__Task directions__. Extend the summary of the paper on how the dynamical magnetization state affects spin transfer, writing the next part after its final finding.

Effects of the dynamical magnetization state on spin transfer

TL;DR

This paper uses simulations to explore how the dynamical states of local spins influence spin transfer, revealing that electron-magnetization interactions depend heavily on energy and can be controlled through spectral tailoring.

Contribution

It introduces a detailed analysis of the interplay between spin transfer and magnetization dynamics, emphasizing the role of electron energy and spectral control in magnetic systems.

Findings

Spin transfer depends on electron energy and magnetization state.

Electron interactions involve reflection, transmission, and magnon processes.

Control of spectral characteristics can optimize spin transfer efficiency.

[Saved entries]
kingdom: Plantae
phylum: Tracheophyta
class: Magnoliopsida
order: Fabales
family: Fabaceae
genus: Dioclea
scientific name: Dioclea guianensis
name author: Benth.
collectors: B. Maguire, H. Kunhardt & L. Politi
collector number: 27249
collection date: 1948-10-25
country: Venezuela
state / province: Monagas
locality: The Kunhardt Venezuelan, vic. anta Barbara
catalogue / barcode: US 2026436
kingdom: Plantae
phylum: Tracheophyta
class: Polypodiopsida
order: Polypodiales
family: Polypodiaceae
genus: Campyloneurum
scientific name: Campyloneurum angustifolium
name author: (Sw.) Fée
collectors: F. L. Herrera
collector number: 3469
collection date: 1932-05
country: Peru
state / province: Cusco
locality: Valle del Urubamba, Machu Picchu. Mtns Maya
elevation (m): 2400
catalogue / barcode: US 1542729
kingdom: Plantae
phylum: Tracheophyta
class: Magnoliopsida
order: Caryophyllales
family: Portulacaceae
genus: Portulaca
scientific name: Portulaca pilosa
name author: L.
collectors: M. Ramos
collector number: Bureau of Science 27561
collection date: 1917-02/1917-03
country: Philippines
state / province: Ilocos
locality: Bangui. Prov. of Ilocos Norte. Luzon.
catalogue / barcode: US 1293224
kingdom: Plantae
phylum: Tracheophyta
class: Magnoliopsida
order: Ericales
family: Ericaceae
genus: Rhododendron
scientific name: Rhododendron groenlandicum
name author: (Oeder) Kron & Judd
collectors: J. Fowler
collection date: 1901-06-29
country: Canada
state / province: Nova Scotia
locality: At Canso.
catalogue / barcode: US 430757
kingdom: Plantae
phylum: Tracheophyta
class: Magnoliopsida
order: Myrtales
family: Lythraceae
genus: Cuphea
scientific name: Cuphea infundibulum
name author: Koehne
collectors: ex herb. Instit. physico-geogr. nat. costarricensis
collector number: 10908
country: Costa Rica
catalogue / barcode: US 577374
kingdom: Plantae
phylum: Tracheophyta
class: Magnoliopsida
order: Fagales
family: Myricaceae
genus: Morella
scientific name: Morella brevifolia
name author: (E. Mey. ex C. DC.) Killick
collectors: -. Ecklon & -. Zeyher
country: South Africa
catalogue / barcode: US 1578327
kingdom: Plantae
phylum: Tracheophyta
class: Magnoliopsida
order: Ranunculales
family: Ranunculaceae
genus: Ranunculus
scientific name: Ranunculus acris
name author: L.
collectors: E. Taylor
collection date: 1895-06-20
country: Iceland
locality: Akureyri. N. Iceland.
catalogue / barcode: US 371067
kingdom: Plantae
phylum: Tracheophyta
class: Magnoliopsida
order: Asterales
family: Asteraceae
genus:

__Output for this exercise__.
Abstract

We utilize simulations of electron scattering by a chain of dynamical quantum spins, to analyze the interplay between the spin transfer effect and the magnetization dynamics. We show that the complex interactions between the spin-polarized electrons and the dynamical states of the local spins can be decomposed into separate processes involving electron reflection and transmission, as well as absorption and emission of magnons - the quanta of magnetization dynamics. Analysis shows that these processes are substantially constrained by the energy and momentum conversation laws, resulting in a significant dependence of spin transfer on the electron's energy and the dynamical state of the local spins. Our results suggest that exquisite control of spin transfer efficiency and of the resulting dynamical magnetization states may be achievable by tailoring the spectral characteristics of the conduction electrons and of the magnetic systems.